Document passage START
What justice can look like—if it ever comes—was the subject of “Creosote Stories: Seeding Planthroposcenes in Northeast Houston,” a recent art exhibition at the Houston Climate Justice Museum and Cultural Center (HCJM). The exhibition included framed photographs of creosote workers from the 1940s and oral histories curated by the artist, Willow Naomi Curry. 

“In terms of looking at archives and the ways in which museums and cultural institutions are approaching climate change, there are a lot of contradictions inherent to that,” Curry said. “A really key question [is] how do you go between these massive data architecture pieces and these really intense personal emotional stories? How do you put those together in a way that is transformative for people who experience it?”

In many ways, art has always existed in relation to the environment, said Sugata Ray, an associate professor of art history at the University of California, Berkeley. However, the gaps separating art, climate change, and environmental injustice are shrinking, revealing what climate organizers have said for decades: climate change is a form of inequality. It’s subject matter worthy of art-making, and art is emerging as a trusted medium for conveying the complexities of climate change in ways news media or research papers cannot. In the case of the HCJM and Manhattan’s Climate Museum, curators are attempting to reshape what a museum space can be or do altogether. 

Curators argue that it’s high time museums work with climate change as a driving subject. Some legacies of racist political or economic systems are more broadly and well recognized. For instance, there’s ample documentation that connects the banning Indigenous practices like cultural burning, the suppression of forest fires, and the explosion of destructive wildfires today. Yet these systemic legacies also exist in museum spaces, the origins of which are their own colonial projects intended to objectify and impoverish cultures for the benefit of imperial governments. Museums can be just as committed to promulgating ideas of wildness and whiteness, places where some people’s art and stories are worthy of being told and others aren’t. 

How cultural theft built the “universal museum”

One of the most significant historical exchanges of art, from private collection to public domain, took place in the summer of 1753. British Parliament agreed to house more than 70,000 objects in what would become the British Museum and British Library—a world renowned “universal” museum that aims to showcase art and artifacts of cultures throughout the world and throughout time. 

Looted objects, including the Rosetta Stone and ceremonial masks belonging to the Kwakwaka’wakw people, are on view for the museum’s annual 4 million visitors. Curators organize artifacts in rooms denoted by region or period, and the curatorial intention is to offer a story of the artifact’s significance to the culture that bore it, rather than to the one that stole it. 

The period of surveyance and expansion led by the Spanish, Dutch, British, and French militaries distorted the social organization of the world’s peoples forever. Colonization of the Americas began in the late 15th century and compounded with the land grabs of the 1800s, which saw the territorial expansion of the U.S. and decimation of the land’s Indigenous peoples.
Document passage END
Instructions for the task: Reproduce the passage on museums and climate justice word for word, from "Looted objects, including" up to and including "land’s Indigenous peoples.". The listing that comes next is separate material and has no connection to the passage on museums and climate justice.
Data shown START
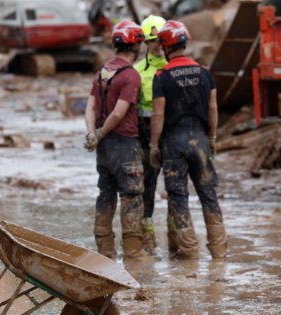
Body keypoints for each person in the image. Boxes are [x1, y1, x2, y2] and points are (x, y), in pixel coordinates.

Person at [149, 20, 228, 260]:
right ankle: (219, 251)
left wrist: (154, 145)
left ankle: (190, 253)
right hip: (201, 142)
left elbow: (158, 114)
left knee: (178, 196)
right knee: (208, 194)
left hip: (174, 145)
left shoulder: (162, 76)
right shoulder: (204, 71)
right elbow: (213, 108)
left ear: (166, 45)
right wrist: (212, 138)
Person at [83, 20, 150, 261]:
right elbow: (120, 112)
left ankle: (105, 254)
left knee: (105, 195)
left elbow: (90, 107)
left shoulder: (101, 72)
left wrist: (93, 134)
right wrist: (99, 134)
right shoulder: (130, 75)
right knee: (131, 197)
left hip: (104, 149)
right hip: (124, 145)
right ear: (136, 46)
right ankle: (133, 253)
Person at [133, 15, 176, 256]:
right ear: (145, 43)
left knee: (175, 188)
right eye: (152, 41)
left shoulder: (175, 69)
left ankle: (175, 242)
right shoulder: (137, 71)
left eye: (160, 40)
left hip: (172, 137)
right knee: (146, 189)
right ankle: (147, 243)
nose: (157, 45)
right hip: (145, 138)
Data shown END
Data shown START
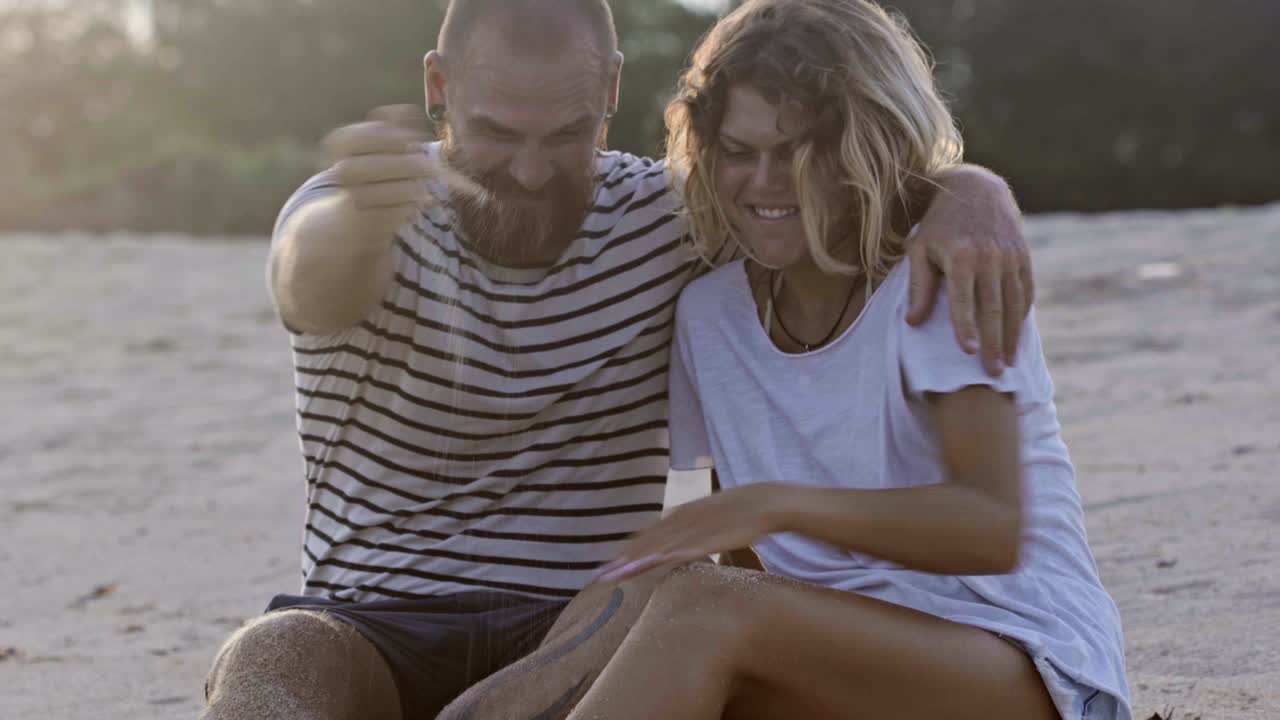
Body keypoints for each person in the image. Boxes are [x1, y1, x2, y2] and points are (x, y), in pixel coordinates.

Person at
Data shown END
Reply to the exercise:
Looted objects, including the Rosetta Stone and ceremonial masks belonging to the Kwakwaka’wakw people, are on view for the museum’s annual 4 million visitors. Curators organize artifacts in rooms denoted by region or period, and the curatorial intention is to offer a story of the artifact’s significance to the culture that bore it, rather than to the one that stole it. 

The period of surveyance and expansion led by the Spanish, Dutch, British, and French militaries distorted the social organization of the world’s peoples forever. Colonization of the Americas began in the late 15th century and compounded with the land grabs of the 1800s, which saw the territorial expansion of the U.S. and decimation of the land’s Indigenous peoples.